### Source text:
HOW WAS THE TELECAST?

How did Jimmy Kimmel do in his repeat appearance as Oscar host, and how was the nearly four-hour broadcast as a whole? Below are selections from TV critics’ assessments of this year’s Oscars (in no particular order); click any link to read the full review. 

Indiewire Ben Travers

Kimmel just didn’t belong at the center of this celebration. It’s not his fault, even if it did feel like the perfect time for him to hand off hosting duties — or at least the monologue — to a woman, dreamer, person of color, or anyone else who truly needed to be heard and seen on Oscar night. … That being said, Kimmel’s monologue worked best when he was sincere.

CNN Brian Lowry

The Oscars are a big, unwieldy beast, which invariably try to serve too many masters. Yet if the intent was ultimately to maintain a celebratory tone without ignoring either the outside world or the elephant in the room throughout this year’s awards, host Jimmy Kimmel and the show itself largely succeeded.

The Washington Post Hank Stuever

In his second year, Kimmel has shown that the telecast needn’t be anything but sharp and sure, with a funny host whose bits are manageable, shareable and — best of all — forgotten. We’re not making showbiz history here; we’re just trying to get through another Oscar night.

Variety Maureen Ryan

All things considered, the show had a more or less low-key vibe. Normally it takes about two hours for the numbing effect to set in, but despite host Jimmy Kimmel’s best efforts, Sunday’s telecast started to feel a bit languid and low-energy far earlier.

Yahoo! Ken Tucker

A month ago, I said that the best thing Kimmel could have done was announce he was stepping aside to let a woman host this year’s Oscars. He chose not to do that, and ended up much like the statue of the Oscar he made fun of for having no reproductive organ: It was a eunuch’s performance.

San Francisco Chronicle David Wiegand

Even the hope that the noise of clapping might keep the audience at home and in the theater awake, there was little of that for anything except the entrance of actors of advance age.

Deadline Greg Evans

Did the nearly four-hour running time contain any moments for the Oscar ages? Probably not.

Time Daniel D’Addario

The fundamentals of the ceremony, despite dashes of energy that felt risky and daring, had changed little even as the industry the ceremony honored had begun to change a lot. Jimmy Kimmel—who’d seemed outmatched last year by an envelope mix-up before the evening’s most anticipated award—had months to prepare for a show in the wake of the culture-shaking Harvey Weinstein revelations. And he seemed to have spent those months brainstorming how not to address anything at all.

Vanity Fair Richard Lawson

As a host, Kimmel struck a careful, appropriately measured tone … All told, Sunday’s ceremony did an admirable job of recognizing all the turmoil surrounding it while maintaining the silly, chintzy trappings that so many of us tune into the Oscars for. Both cloying and clever, gassy and game-faced, these Academy Awards did the best they could to address difficult things, short of canceling the whole thing and airing some kind of P.S.A. Awards shows are not the best events to turn to for sharp, complicated discourse.

NPR Linda Holmes

The broadcast itself seemed as tame as the winners’ list.

The Oregonian Kristi Turnquist

Was it respectful? Absolutely. Did it make for kind of a dull, earnest Oscars show. Yeah, kind of.

The Hollywood Reporter Daniel Fienberg

How did Kimmel do overall? With the exception of the theater stunt and two unnecessary toss-off Matt Damon jokes — Kimmel really can’t resist — I thought he was good, probably even better than last year. The monologue wasn’t spectacular, but he was more present throughout the show than some hosts tend to be, perhaps because an astounding amount of filler time was built in.

Vulture David Edelstein

This was the best, most inspiring, and most sheerly likable Academy Awards telecast I’ve ever seen. … It was also — in terms of the actual awards — among the most disappointing.

Gold Derby Tony Ruiz

Thanks to a superb sophomore hosting job by Jimmy Kimmel and a significant nostalgia factor, this year’s Oscar ceremony was a well-paced celebration of the best of Hollywood.

### Dataset content:
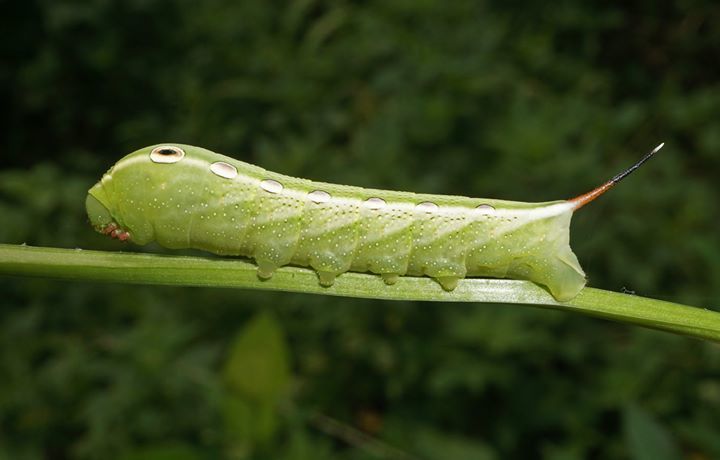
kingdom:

### Check your understanding:
**1)** In the Oscar telecast reviews, which outlet's critic called the show the most sheerly likable Academy Awards telecast he had ever seen?
**2)** Write out the part of the Oscar telecast reviews starting at "Time Daniel D’Addario" and ending at "anything at all.".
**3)** Translate this sentence from the Oscar telecast reviews into Spanish: "The broadcast itself seemed as tame as the winners’ list."

### Responses to the tasks:
**1)** Vulture (David Edelstein)

**2)**
Time Daniel D’Addario

The fundamentals of the ceremony, despite dashes of energy that felt risky and daring, had changed little even as the industry the ceremony honored had begun to change a lot. Jimmy Kimmel—who’d seemed outmatched last year by an envelope mix-up before the evening’s most anticipated award—had months to prepare for a show in the wake of the culture-shaking Harvey Weinstein revelations. And he seemed to have spent those months brainstorming how not to address anything at all.

**3)** La transmisión en sí pareció tan sosa como la lista de ganadores.